■ **Task instructions**:
**A)** From the theater reviews, list every actor named in the review of Scenes From An Execution, along with the role each one plays.
**B)** In the theater reviews, which battle has Galactia been commissioned to paint, and in what year was it fought?
::: Supplied text :::
Luckily Rob Brydon holds the whole show together and hits all the right notes whether his character is bossing the cast, earnestly urging them on, or slipping into a melancholic gloom as he reminisces about his time spent as a “professional”.  I also enjoyed the supporting roles of Enid Washbrook played by Teresa Banham, her husband, Ted, an excellent Matthew Cottle and Georgia Brown’s very sparky and aggressive Stage Manager Bridget Baines.

There are also no complaints about Robert Jones’ superb design, which flows seamlessly from village hall, to pub to house interiors and, although I was never helpless with laughter on Monday night, there were some very funny moments.  Just not as many as I hoped.

Tuesday 9 October 2012

Scenes From An Execution at The Lyttleton


The title isn’t great and I wasn’t that keen to see Scenes from an Execution by the  irascible Howard Barker until I saw that Fiona Shaw was in the main role.  In reality the play is much better than I envisaged and Fiona Shaw is marvellous.

She plays Galactia, an artist, who has been commissioned by the Doge of Venice to paint a massive canvas celebrating the historic victory by the Venetians over the Turks at the Battle of Lepanto in 1571.  Unfortunately for the Doge and his cohorts, her vision of depicting the battle is decidedly different to theirs.  She paints a canvas showing the brutality, futility and, ultimately, denunciation of war, whereas they had envisaged a triumphal picture portraying a glorious conquest.  As a result, Galactia is thrown in gaol and her young lover, Carpeta, also an artist, although far less talented, betrays his love for her by agreeing to paint another version of the battle more in tune with what his clients require.  Fortunately her incarceration is short-lived, as is her liaison with Carpeta and, because he is not a particularly talented artist, the Venetian powers that be don’t want to exhibit his canvas either.  What to do now?  Their final decision would seem to illustrate Carpeta isn’t averse to compromise, as not only does she agree to dine with the Doge but does so wearing a dress with fastenings!

Up until this point, Fiona Shaw commands the Lyttleton stage with breast and often breasts free to do what they will.  Her loose fitting, grubby, open, short shirt leaves nothing to the imagination and she sketches various scenes for her painting with legs akimbo.  There is no doubt in anyone’s mind right from the beginning of the play that this female is one unconventional, earthy woman.  More of a man than her lover Carpeta will ever be.  I can see why this “ballsy” actress was cast in the role;  it would flaw a lesser one.
Meanwhile Tim McInnery makes the most wonderful Doge moving effortlessly from smarmy menace to all encompassing rage and Jamie Ballard is more than satisfactory as the weak but ambitious Carpeta. 

Hildegard Bechtler’s multi-level set works extremely well .  I say works, although on Press Night, it apparently didn’t work at all for about ten minutes.  No such excitement on the night I went and, from what I could see, no walkouts.  It amazes me why anyone would actually do that.  This may not be the greatest production ever seen at The Lyttleton but, unless one has an aversion to breasts and the rather risible sight of a wounded sailor with a bolt buried in his skull and intestines on display under his coat, it is certainly worth sitting through until the end.  Rather pretentious it maybe – why Gerrard McArthur’s narrator is called The Sketchbook is anyone’s guess – but I like the ingeniousness of installing him in a white box which descends from high up in the ceiling.  The Director, Tom Cairns, keeps the whole play moving along at a brisk pace and it asks the theatre goer some interesting questions about the power of art and the responsibility of the artist to portray the truth.
::: The data :::
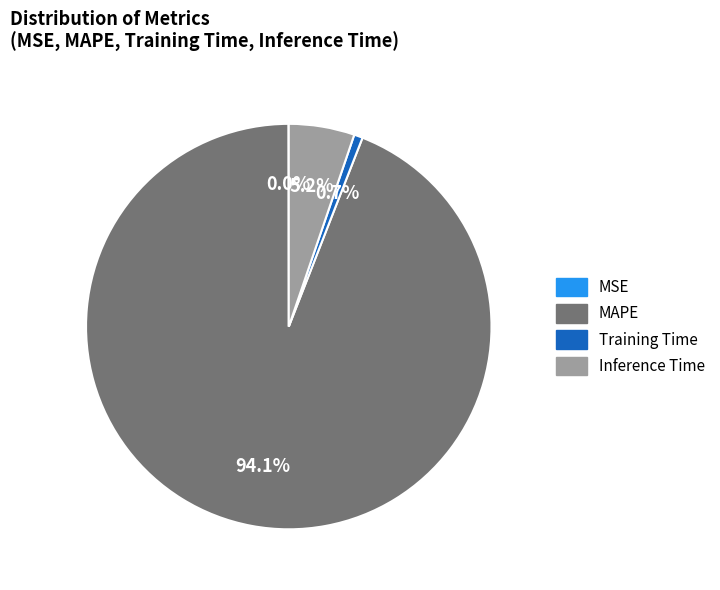

Which slice is the largest?

MAPE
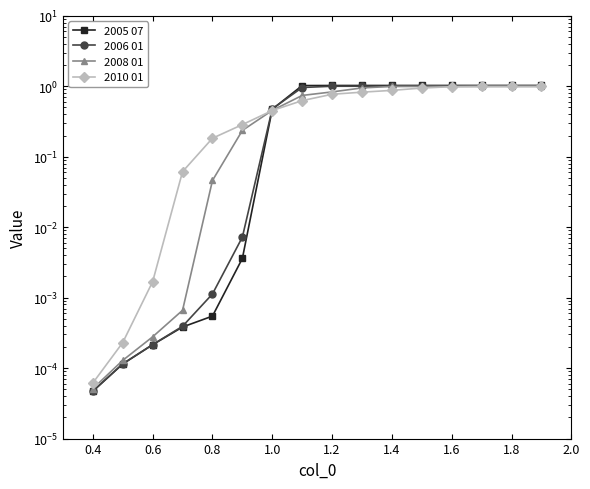

List the series in order of their peak value, highest first.

2005 07, 2006 01, 2008 01, 2010 01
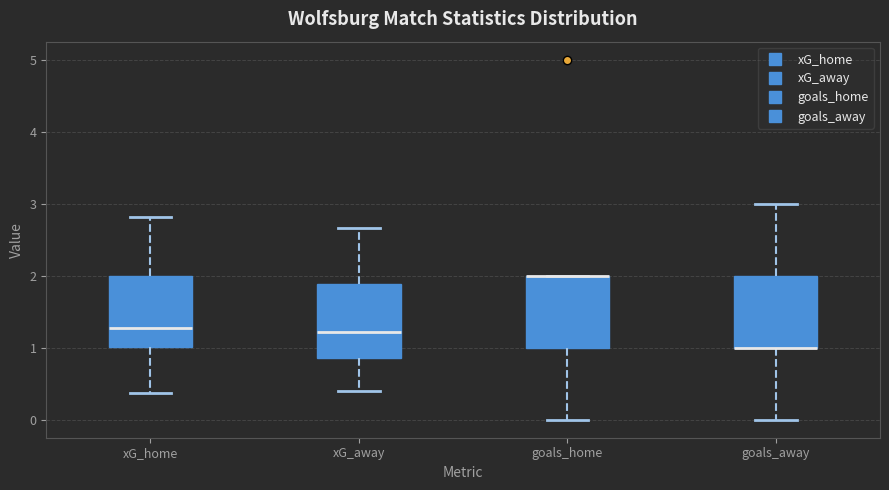

Where does the upper whisker of the box for goals_away end on the y-axis? The values are not printed on the chart, so give them approximately, as read against the axis.

3.0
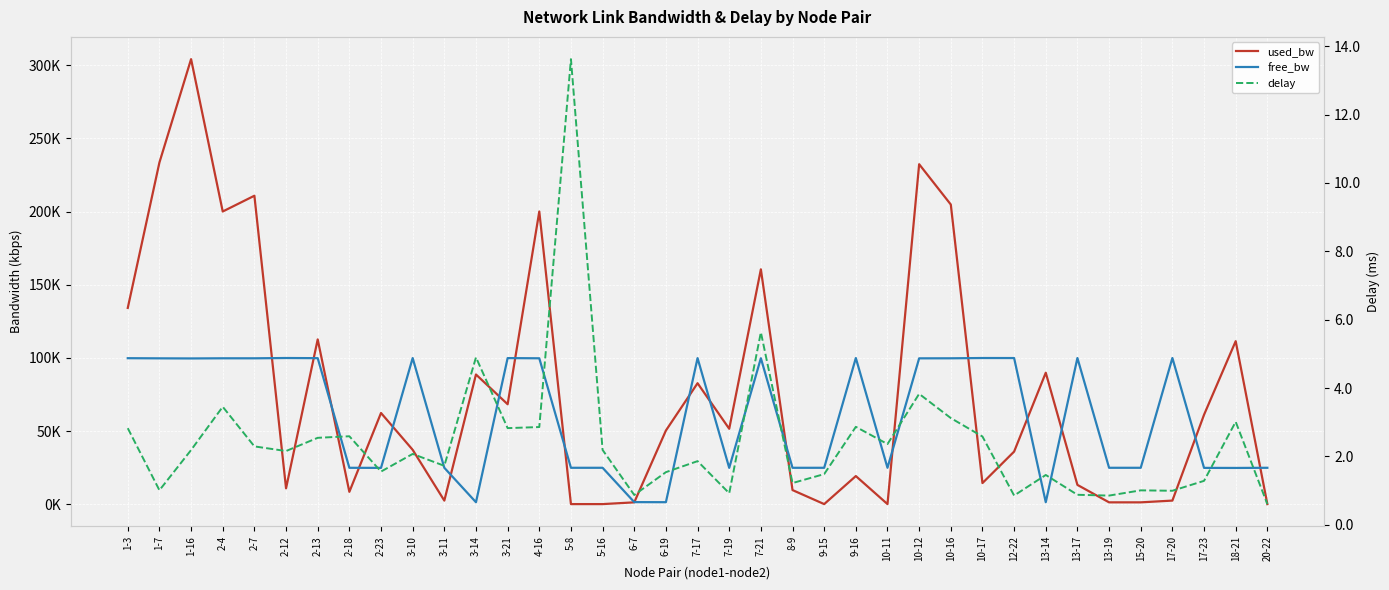

How many interior local peaks does the free_bw series have?

10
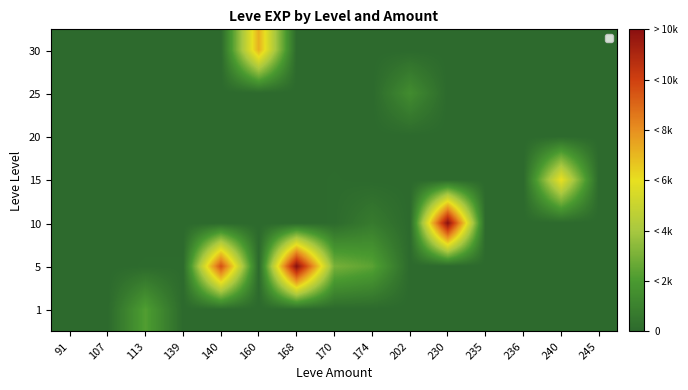

What is the spread (max minus min) of values at 202?

1200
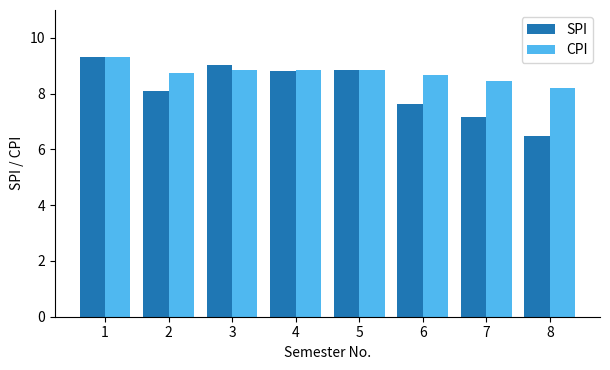

Which series changed the most between 6 and 8?

SPI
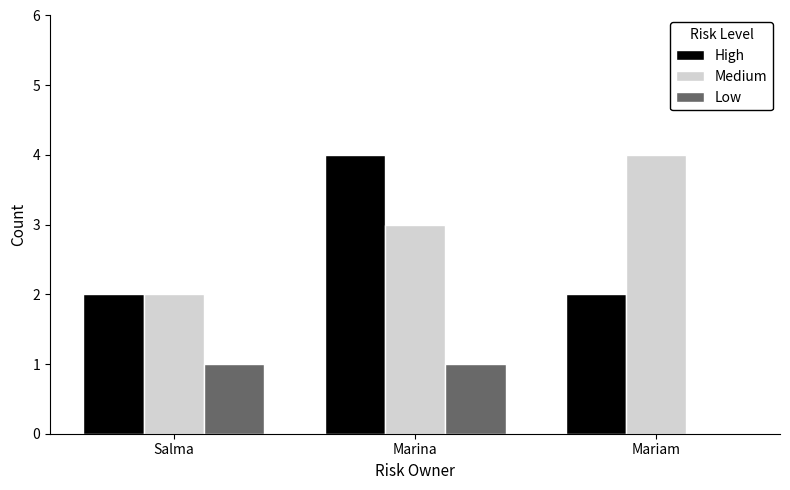

At which label is Medium closest to 3?

Marina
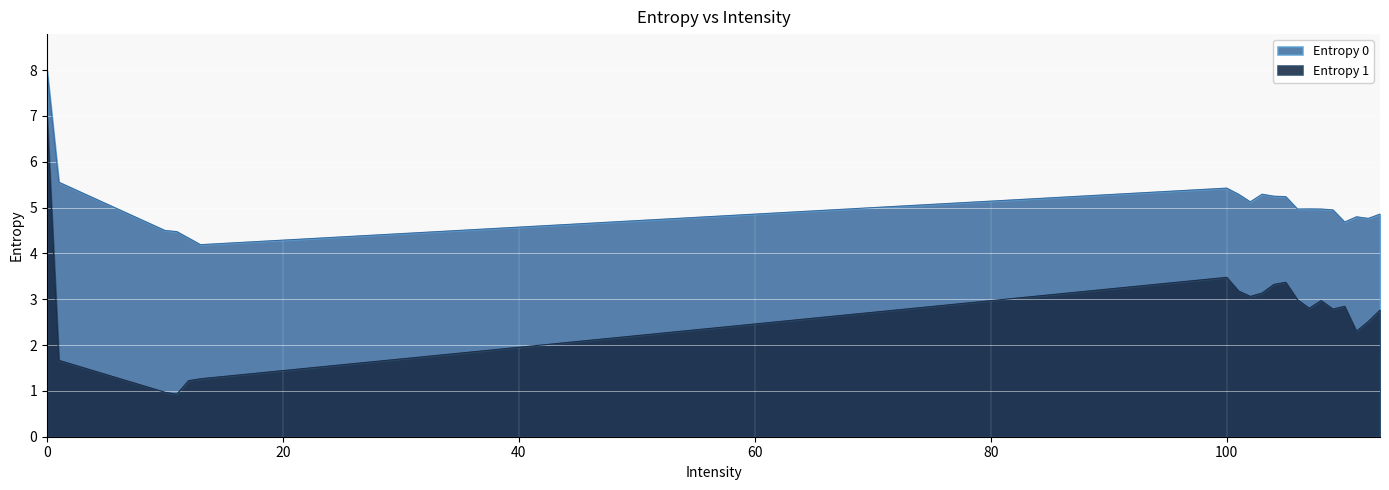

Reading left to right, extract all data points from this chart.

Entropy 0: 0=8.0	1=5.6	10=4.5	11=4.5	12=4.3	13=4.2	100=5.4	101=5.3	102=5.1	103=5.3	104=5.2	105=5.2	106=5.0	107=5.0	108=5.0	109=5.0	110=4.7	111=4.8	112=4.8	113=4.9
Entropy 1: 0=7.0	1=1.7	10=1.0	11=0.9	12=1.2	13=1.3	100=3.5	101=3.2	102=3.1	103=3.1	104=3.3	105=3.4	106=3.0	107=2.8	108=3.0	109=2.8	110=2.8	111=2.3	112=2.5	113=2.8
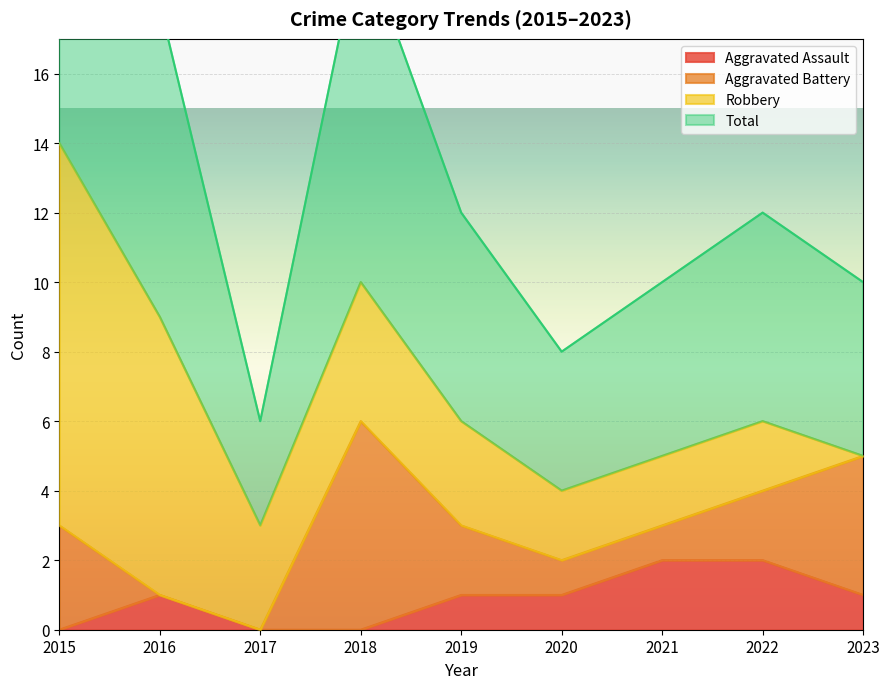

The Aggravated Assault series shows 3 at 2022. True or false?

False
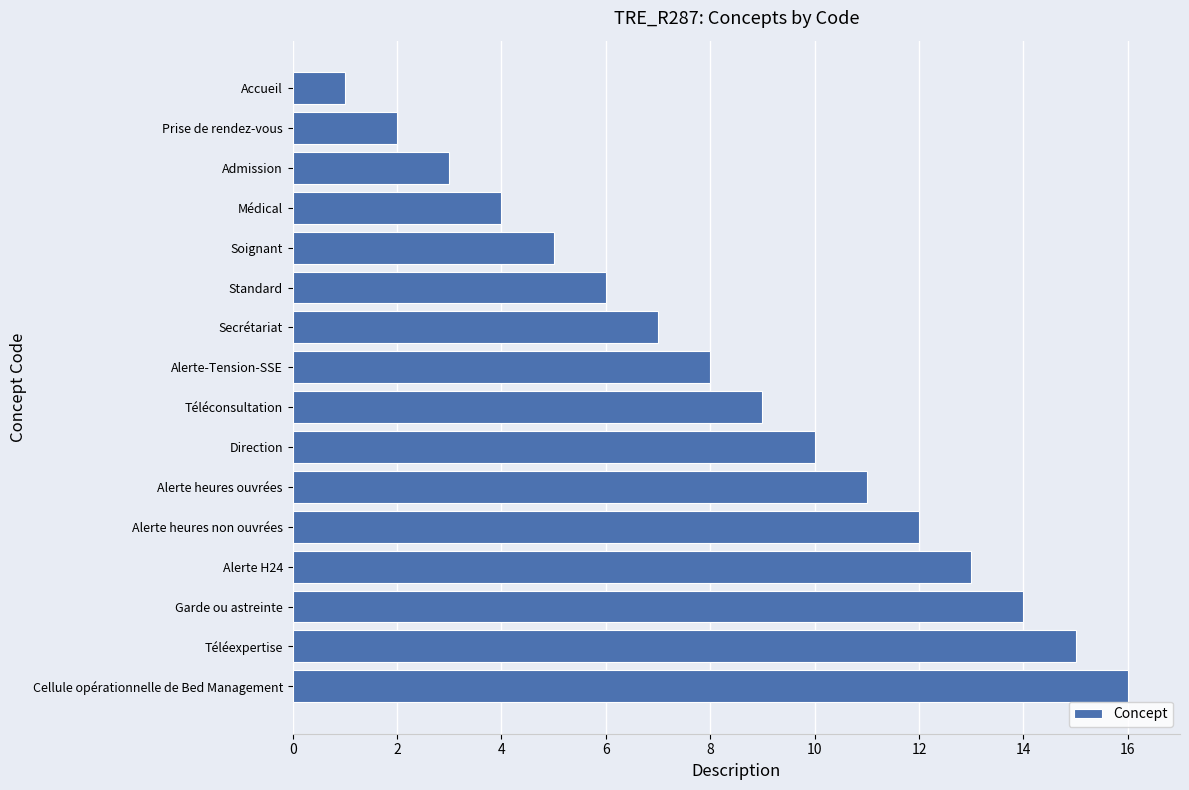

What is the difference between the second highest and second lowest values?

13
:::
■ **Task-by-task solutions**:
**A)**
- Fiona Shaw: Galactia
- Tim McInnery: the Doge
- Jamie Ballard: Carpeta
- Gerrard McArthur: the narrator, called The Sketchbook

**B)** The Battle of Lepanto, fought in 1571.